Task objective - Copy out, exactly, the first line of the entries below and every line after it through the one containing "Page size: 2001x1125.".

Source material -
◆ ◆ ◆ ◆ ◆
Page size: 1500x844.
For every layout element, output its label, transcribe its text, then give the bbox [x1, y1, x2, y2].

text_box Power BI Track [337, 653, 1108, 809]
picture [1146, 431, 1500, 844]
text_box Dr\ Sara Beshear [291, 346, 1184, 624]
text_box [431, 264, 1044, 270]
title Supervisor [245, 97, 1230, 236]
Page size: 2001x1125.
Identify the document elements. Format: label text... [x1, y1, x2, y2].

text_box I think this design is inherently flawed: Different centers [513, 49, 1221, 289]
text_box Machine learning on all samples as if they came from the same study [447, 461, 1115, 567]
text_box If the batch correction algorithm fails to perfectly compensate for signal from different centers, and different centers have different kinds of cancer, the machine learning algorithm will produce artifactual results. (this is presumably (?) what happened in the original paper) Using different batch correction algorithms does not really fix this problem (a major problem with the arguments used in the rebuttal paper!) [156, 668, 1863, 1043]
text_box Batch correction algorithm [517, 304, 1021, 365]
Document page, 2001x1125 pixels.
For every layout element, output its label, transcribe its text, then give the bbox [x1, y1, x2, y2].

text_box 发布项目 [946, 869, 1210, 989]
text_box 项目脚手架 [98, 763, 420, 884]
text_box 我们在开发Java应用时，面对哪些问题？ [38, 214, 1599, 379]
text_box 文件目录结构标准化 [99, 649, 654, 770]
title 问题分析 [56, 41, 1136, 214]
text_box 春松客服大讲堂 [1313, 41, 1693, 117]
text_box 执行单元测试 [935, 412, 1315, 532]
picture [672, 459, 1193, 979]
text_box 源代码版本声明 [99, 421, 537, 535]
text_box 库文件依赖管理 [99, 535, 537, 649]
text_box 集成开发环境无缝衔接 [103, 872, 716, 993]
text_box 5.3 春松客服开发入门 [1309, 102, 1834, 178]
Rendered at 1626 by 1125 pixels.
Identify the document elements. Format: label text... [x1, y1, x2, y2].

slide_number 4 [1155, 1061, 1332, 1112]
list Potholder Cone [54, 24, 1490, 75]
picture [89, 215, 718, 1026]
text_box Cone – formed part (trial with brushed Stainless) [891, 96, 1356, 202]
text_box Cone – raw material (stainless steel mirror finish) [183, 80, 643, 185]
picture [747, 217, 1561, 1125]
◆ ◆ ◆ ◆ ◆
Response below -
Page size: 1500x844.
For every layout element, output its label, transcribe its text, then give the bbox [x1, y1, x2, y2].

text_box Power BI Track [337, 653, 1108, 809]
picture [1146, 431, 1500, 844]
text_box Dr\ Sara Beshear [291, 346, 1184, 624]
text_box [431, 264, 1044, 270]
title Supervisor [245, 97, 1230, 236]
Page size: 2001x1125.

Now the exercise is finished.